There were four different bodies elected that day. Apart from the mayoralty people voted for 16 city councillors (33 candidates), 9 hospital board representatives (18 candidates), and 4 Lyttelton Harbour Board representatives (8 candidates). On the city council, the Citizens' Association had held a majority (11 of 16 seats) but this was reversed by the Labour Party, which won 10 of the seats.

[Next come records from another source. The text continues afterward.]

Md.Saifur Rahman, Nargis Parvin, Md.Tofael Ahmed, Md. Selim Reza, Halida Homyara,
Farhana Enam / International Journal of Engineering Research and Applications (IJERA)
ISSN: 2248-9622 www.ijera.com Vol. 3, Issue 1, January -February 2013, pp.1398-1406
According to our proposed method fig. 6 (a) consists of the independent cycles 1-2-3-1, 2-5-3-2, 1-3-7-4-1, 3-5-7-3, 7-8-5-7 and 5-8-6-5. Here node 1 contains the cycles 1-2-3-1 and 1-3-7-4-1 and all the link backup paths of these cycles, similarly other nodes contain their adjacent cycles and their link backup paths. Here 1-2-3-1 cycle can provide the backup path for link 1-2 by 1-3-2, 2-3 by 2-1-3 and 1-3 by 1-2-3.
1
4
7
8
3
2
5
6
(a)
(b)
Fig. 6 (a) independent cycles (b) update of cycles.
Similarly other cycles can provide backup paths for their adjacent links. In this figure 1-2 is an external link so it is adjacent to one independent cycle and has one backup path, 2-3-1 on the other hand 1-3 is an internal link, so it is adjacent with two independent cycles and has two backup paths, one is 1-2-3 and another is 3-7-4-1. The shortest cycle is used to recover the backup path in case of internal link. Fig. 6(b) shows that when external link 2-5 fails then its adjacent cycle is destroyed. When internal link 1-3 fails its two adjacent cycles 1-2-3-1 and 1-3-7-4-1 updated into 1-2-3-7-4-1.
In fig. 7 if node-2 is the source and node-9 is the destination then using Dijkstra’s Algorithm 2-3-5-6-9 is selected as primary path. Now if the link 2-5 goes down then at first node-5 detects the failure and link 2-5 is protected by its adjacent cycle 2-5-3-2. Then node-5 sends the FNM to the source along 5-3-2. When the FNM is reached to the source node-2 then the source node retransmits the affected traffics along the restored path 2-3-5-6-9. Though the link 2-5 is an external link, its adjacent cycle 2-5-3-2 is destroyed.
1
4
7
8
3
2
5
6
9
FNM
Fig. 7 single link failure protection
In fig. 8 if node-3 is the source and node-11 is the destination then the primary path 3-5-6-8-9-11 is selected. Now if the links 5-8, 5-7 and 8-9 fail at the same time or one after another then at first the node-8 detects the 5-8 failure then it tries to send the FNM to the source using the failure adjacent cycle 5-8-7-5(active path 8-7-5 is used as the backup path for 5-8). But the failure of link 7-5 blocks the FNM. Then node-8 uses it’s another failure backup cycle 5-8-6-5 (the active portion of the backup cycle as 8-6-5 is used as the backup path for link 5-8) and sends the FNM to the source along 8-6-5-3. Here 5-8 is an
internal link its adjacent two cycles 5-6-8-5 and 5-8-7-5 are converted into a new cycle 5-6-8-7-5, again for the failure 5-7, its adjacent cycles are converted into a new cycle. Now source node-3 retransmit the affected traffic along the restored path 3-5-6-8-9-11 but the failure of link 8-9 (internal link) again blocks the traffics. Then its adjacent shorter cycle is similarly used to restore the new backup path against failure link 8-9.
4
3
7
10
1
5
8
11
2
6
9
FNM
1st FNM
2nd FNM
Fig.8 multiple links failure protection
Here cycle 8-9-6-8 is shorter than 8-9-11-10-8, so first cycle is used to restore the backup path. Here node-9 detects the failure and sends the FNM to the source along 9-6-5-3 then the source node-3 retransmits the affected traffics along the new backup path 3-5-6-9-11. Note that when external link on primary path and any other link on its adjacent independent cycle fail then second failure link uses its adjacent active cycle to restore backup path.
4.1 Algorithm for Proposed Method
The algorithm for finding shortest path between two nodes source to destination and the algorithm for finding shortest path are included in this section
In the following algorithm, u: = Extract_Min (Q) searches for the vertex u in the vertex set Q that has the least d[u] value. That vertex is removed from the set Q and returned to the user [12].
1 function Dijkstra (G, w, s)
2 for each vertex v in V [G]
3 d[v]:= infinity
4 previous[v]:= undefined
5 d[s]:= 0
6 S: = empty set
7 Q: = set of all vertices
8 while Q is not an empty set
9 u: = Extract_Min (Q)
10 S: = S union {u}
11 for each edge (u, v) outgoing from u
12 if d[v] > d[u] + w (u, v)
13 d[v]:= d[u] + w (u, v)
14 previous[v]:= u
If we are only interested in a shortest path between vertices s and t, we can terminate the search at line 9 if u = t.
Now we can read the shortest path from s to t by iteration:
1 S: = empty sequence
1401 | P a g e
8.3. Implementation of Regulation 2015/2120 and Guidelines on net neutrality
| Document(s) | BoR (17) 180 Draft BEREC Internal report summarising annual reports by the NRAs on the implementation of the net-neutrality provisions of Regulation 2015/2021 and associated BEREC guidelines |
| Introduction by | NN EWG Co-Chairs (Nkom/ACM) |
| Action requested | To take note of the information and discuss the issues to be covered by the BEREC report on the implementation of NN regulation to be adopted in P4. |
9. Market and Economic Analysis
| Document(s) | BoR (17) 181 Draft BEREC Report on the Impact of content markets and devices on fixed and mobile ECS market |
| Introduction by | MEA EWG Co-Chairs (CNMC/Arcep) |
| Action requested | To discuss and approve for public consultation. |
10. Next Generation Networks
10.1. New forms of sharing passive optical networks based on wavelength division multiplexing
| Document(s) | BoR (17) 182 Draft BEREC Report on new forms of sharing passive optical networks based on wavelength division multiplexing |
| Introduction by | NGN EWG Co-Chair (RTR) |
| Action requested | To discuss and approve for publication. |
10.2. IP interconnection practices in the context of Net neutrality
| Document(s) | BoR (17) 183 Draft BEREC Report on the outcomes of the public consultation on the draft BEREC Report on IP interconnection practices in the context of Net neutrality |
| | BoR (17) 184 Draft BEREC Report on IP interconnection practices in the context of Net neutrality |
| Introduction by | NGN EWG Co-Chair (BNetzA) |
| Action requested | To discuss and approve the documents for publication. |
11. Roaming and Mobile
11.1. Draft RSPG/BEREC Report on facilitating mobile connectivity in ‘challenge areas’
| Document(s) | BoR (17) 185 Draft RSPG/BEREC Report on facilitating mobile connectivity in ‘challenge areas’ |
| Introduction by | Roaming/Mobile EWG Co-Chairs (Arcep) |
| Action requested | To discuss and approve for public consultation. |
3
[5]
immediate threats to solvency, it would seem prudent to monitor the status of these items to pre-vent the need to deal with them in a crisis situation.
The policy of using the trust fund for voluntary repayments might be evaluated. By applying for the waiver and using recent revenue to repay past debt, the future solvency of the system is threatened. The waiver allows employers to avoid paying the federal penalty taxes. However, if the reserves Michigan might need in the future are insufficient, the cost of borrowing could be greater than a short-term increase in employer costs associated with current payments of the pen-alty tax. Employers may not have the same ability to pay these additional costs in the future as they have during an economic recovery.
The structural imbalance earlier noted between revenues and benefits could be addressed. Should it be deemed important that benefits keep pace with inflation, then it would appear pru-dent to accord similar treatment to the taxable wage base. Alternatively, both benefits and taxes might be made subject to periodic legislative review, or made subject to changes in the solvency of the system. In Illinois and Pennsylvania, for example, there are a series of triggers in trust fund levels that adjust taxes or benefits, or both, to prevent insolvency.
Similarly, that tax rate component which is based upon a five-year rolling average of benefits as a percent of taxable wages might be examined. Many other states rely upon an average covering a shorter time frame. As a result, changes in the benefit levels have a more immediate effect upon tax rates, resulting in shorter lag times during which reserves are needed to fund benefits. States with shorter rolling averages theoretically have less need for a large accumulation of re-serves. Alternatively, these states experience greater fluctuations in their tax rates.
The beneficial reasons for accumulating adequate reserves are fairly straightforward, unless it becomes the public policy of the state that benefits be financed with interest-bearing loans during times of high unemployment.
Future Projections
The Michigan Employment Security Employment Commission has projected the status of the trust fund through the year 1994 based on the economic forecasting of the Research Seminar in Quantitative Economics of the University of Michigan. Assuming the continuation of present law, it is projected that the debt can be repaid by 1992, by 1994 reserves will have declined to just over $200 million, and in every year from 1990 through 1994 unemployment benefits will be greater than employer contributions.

===Mayoral election results===

1938 Christchurch mayoral election
| Party |  | Candidate | Votes | % | ±% |
|---|---|---|---|---|---|
|  | Labour | Robert Macfarlane | 18,698 | 51.77 |  |
|  | Citizens' | John Guthrie | 17,418 | 48.23 |  |
| Majority |  |  | 1,280 | 3.54 |  |
| Turnout |  |  | 36,116 |  |  |

===City councillor election results===

1938 Christchurch City Council election
| Party |  | Candidate | Votes | % | ±% |
|---|---|---|---|---|---|
|  | Labour | Jack Barnett | 20,762 | 57.48 | +13.92 |
|  | Labour | George Manning | 20,421 | 56.54 | +7.86 |
|  | Labour | Edward Parlane | 20,263 | 56.10 | +11.29 |
|  | Citizens' | Hugh Acland | 18,471 | 51.14 | −1.05 |
|  | Labour | Harold Denton | 18,350 | 50.80 | +16.22 |
|  | Labour | Mabel Howard | 18,212 | 50.42 | +10.56 |
|  | Labour | John David Carey | 17,667 | 48.91 | +14.69 |
|  | Labour | Thomas Nuttall | 17,614 | 48.77 |  |
|  | Labour | John Edward Jones | 17,177 | 47.56 |  |
|  | Citizens' | Ernest Andrews | 16,895 | 46.77 | −2.74 |
|  | Labour | Ernest Alan Sharp | 16,861 | 46.68 |  |
|  | Citizens' | Alfred Charles Sandston | 16,773 | 46.44 | −1.96 |
|  | Citizens' | Melville Lyons | 16,411 | 45.43 | −5.60 |
|  | Citizens' | Thomas Milliken | 16,404 | 45.42 | +1.35 |
|  | Citizens' | John Beanland | 16,248 | 44.99 | −8.88 |
|  | Labour | Frank George Thomas | 16,246 | 44.98 |  |
|  | Labour | Reg Jones | 16,245 | 44.97 |  |
|  | Labour | Harold Ernest Fenton | 16,200 | 44.85 |  |
|  | Labour | Frederick Michael Robson | 15,920 | 44.08 |  |
|  | Citizens' | Frank Driessen Sargent | 15,694 | 43.45 | +0.77 |
|  | Citizens' | Bill MacGibbon | 15,486 | 42.87 | −0.43 |
|  | Labour | Arthur Henry Scales | 15,480 | 42.86 |  |
|  | Labour | William Patrick Hickey | 15,445 | 42.76 | +14.32 |
|  | Labour | Frederick Kelso | 15,418 | 42.69 |  |
|  | Citizens' | William Hayward | 15,400 | 42.64 | −2.46 |
|  | Citizens' | Frank Sturmer Wilding | 15,310 | 42.39 |  |
|  | Citizens' | Henry Frederick Herbert | 15,001 | 41.53 |  |
|  | Citizens' | Thomas Andrews | 14,998 | 41.52 | −4.55 |
|  | Citizens' | George Daniel Simpson | 14,432 | 39.96 |  |
|  | Citizens' | Herbert Clarence Hurst | 14,312 | 39.62 |  |
|  | Citizens' | William Scholes Grigg | 13,438 | 37.20 |  |
|  | Citizens' | Frederick Laws | 12,364 | 34.23 |  |
|  | Independent | Berthold Ahlfeld | 3,284 | 9.09 | +4.49 |

==Aftermath==
Macfarlane served a three-year term as mayor and did not stand for re-election as he wanted to serve in World War II. During his mayoralty, he unsuccessfully stood in the 1938 general election but was successful in a 1939 by-election, when he succeeded Ted Howard. Guthrie did not contest further elections but became the president of the local branch of the New Zealand National Party. Guthrie died in 1942. Macfarlane served a further eight years as mayor from 1950 to 1958.